• [Problem statement]:
Please give again, word for word, the line that contains "Page size: 1241x1754." and every line after it to the end of the data, with no other lines.

• [Extracted information]:
┄┄┄┄┄┄┄┄┄┄┄┄┄┄┄┄┄┄┄┄

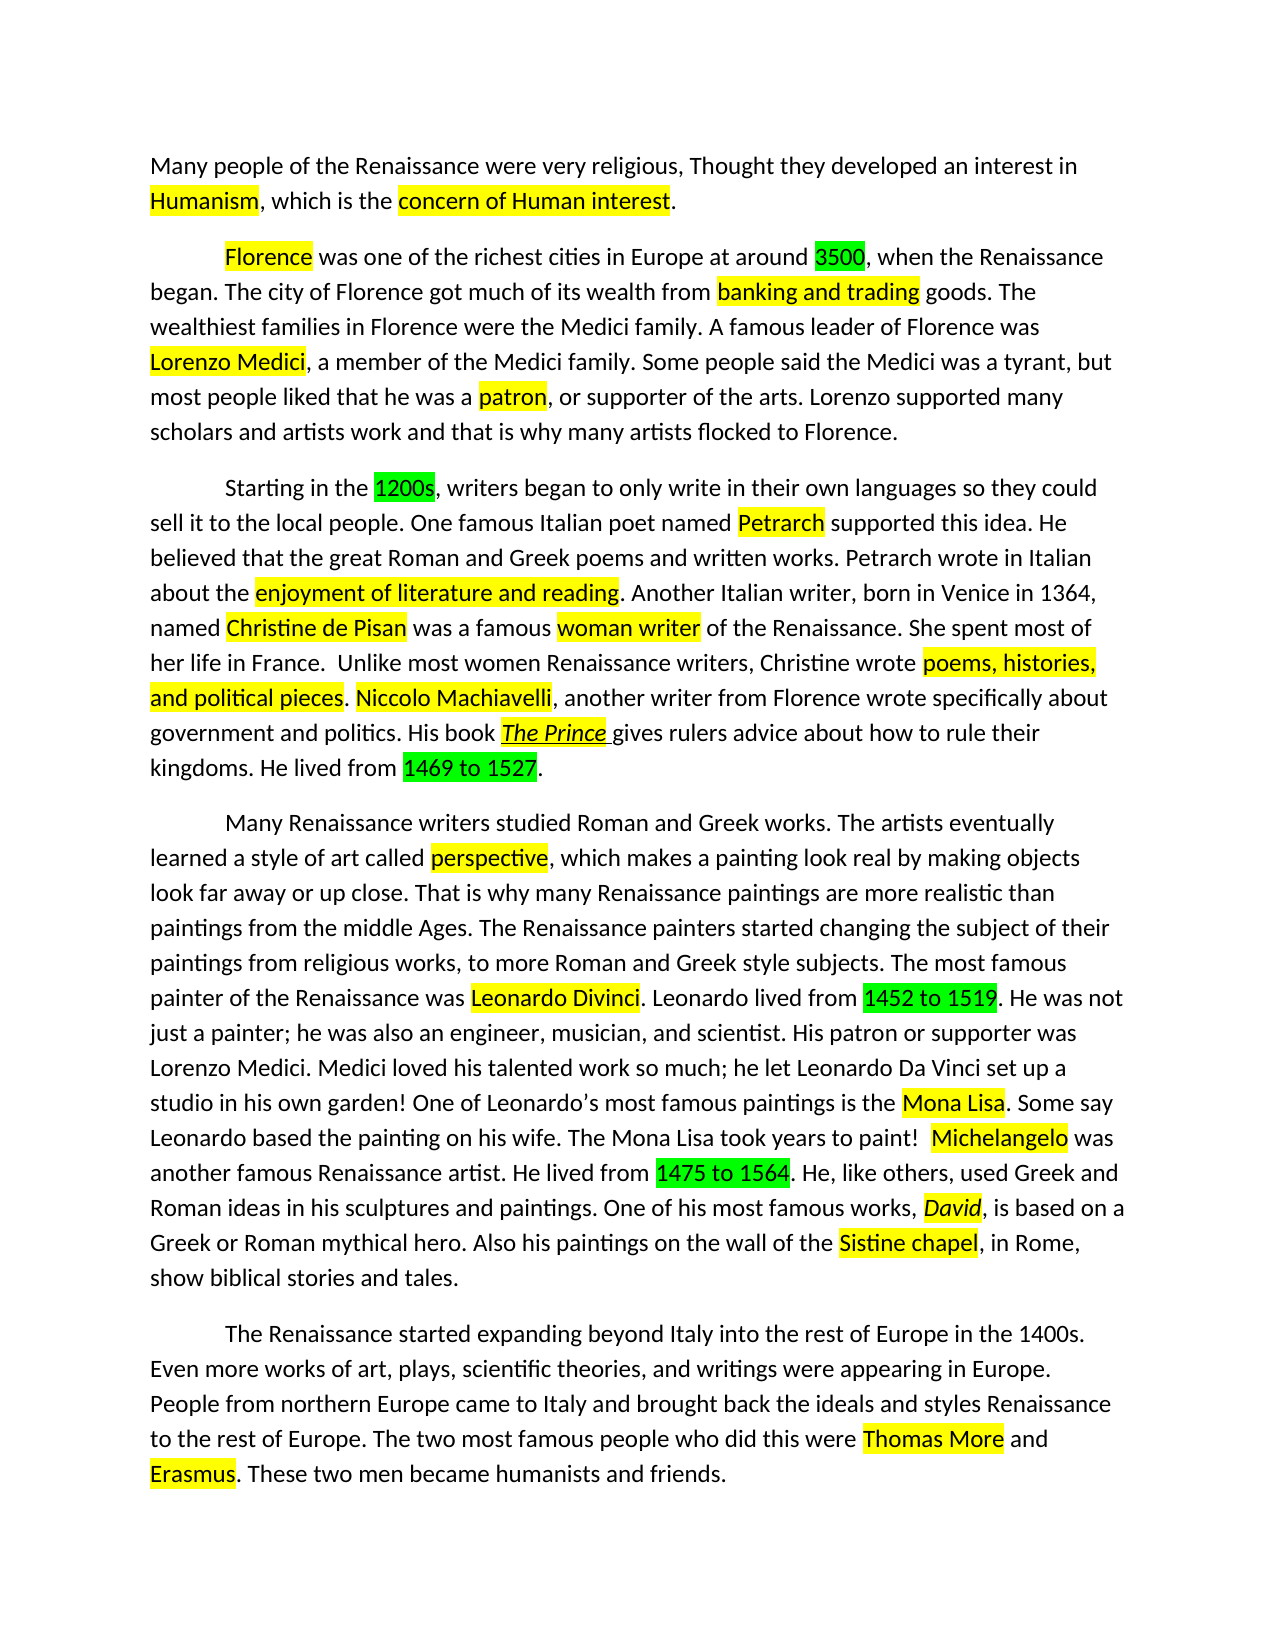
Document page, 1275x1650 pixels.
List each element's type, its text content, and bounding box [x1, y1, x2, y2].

text Many Renaissance writers studied Roman and Greek works. The artists eventually learned a style of art called perspective, which makes a painting look real by making objects look far away or up close. That is why many Renaissance paintings are more realistic than paintings from the middle Ages. The Renaissance painters started changing the subject of their paintings from religious works, to more Roman and Greek style subjects. The most famous painter of the Renaissance was Leonardo Divinci. Leonardo lived from 1452 to 1519. He was not just a painter; he was also an engineer, musician, and scientist. His patron or supporter was Lorenzo Medici. Medici loved his talented work so much; he let Leonardo Da Vinci set up a studio in his own garden! One of Leonardo’s most famous paintings is the Mona Lisa. Some say Leonardo based the painting on his wife. The Mona Lisa took years to paint! Michelangelo was another famous Renaissance artist. He lived from 1475 to 1564. He, like others, used Greek and Roman ideas in his sculptures and paintings. One of his most famous works, David, is based on a Greek or Roman mythical hero. Also his paintings on the wall of the Sistine chapel, in Rome, show biblical stories and tales. [150, 807, 1125, 1293]
text Starting in the 1200s, writers began to only write in their own languages so they could sell it to the local people. One famous Italian poet named Petrarch supported this idea. He believed that the great Roman and Greek poems and written works. Petrarch wrote in Italian about the enjoyment of literature and reading. Another Italian writer, born in Venice in 1364, named Christine de Pisan was a famous woman writer of the Renaissance. She spent most of her life in France. Unlike most women Renaissance writers, Christine wrote poems, histories, and political pieces. Niccolo Machiavelli, another writer from Florence wrote specifically about government and politics. His book The Prince gives rulers advice about how to rule their kingdoms. He lived from 1469 to 1527. [150, 472, 1125, 782]
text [150, 150, 1125, 216]
text Florence was one of the richest cities in Europe at around 3500, when the Renaissance began. The city of Florence got much of its wealth from banking and trading goods. The wealthiest families in Florence were the Medici family. A famous leader of Florence was Lorenzo Medici, a member of the Medici family. Some people said the Medici was a tyrant, but most people liked that he was a patron, or supporter of the arts. Lorenzo supported many scholars and artists work and that is why many artists flocked to Florence. [150, 241, 1125, 446]
text The Renaissance started expanding beyond Italy into the rest of Europe in the 1400s. Even more works of art, plays, scientific theories, and writings were appearing in Europe. People from northern Europe came to Italy and brought back the ideals and styles Renaissance to the rest of Europe. The two most famous people who did this were Thomas More and Erasmus. These two men became humanists and friends. [150, 1318, 1125, 1489]
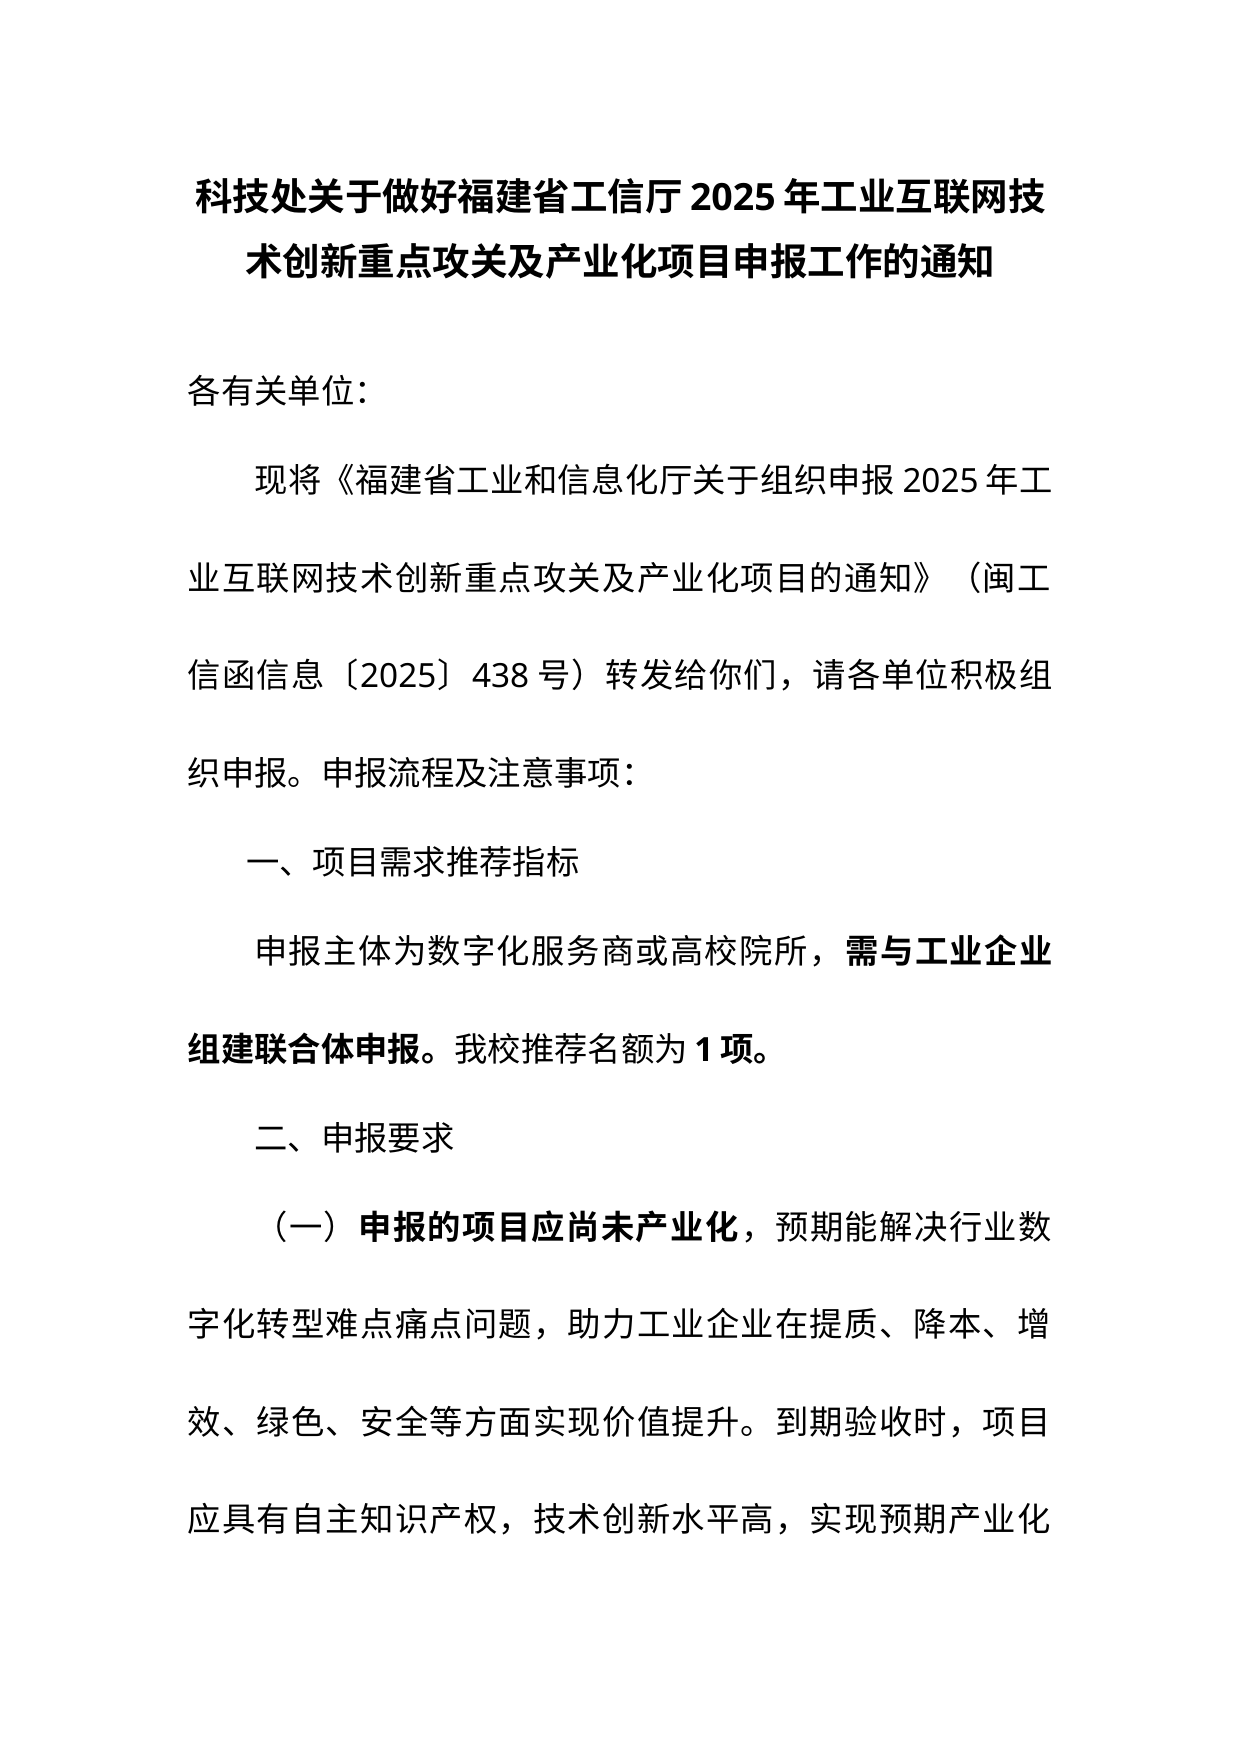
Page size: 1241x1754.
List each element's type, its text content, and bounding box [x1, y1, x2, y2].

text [187, 1192, 1053, 1550]
text 一、项目需求推荐指标 [187, 828, 1053, 893]
text 申报主体为数字化服务商或高校院所，需与工业企业组建联合体申报。我校推荐名额为1项。 [187, 917, 1053, 1079]
text 各有关单位： [187, 357, 1053, 422]
text 二、申报要求 [187, 1103, 1053, 1168]
text 科技处关于做好福建省工信厅2025年工业互联网技术创新重点攻关及产业化项目申报工作的通知 [187, 162, 1053, 292]
text 现将《福建省工业和信息化厅关于组织申报2025年工业互联网技术创新重点攻关及产业化项目的通知》（闽工信函信息〔2025〕438号）转发给你们，请各单位积极组织申报。申报流程及注意事项： [187, 446, 1053, 803]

┄┄┄┄┄┄┄┄┄┄┄┄┄┄┄┄┄┄┄┄

• [Output]:
Page size: 1241x1754.
List each element's type, its text content, and bounding box [x1, y1, x2, y2].

text [187, 1192, 1053, 1550]
text 一、项目需求推荐指标 [187, 828, 1053, 893]
text 申报主体为数字化服务商或高校院所，需与工业企业组建联合体申报。我校推荐名额为1项。 [187, 917, 1053, 1079]
text 各有关单位： [187, 357, 1053, 422]
text 二、申报要求 [187, 1103, 1053, 1168]
text 科技处关于做好福建省工信厅2025年工业互联网技术创新重点攻关及产业化项目申报工作的通知 [187, 162, 1053, 292]
text 现将《福建省工业和信息化厅关于组织申报2025年工业互联网技术创新重点攻关及产业化项目的通知》（闽工信函信息〔2025〕438号）转发给你们，请各单位积极组织申报。申报流程及注意事项： [187, 446, 1053, 803]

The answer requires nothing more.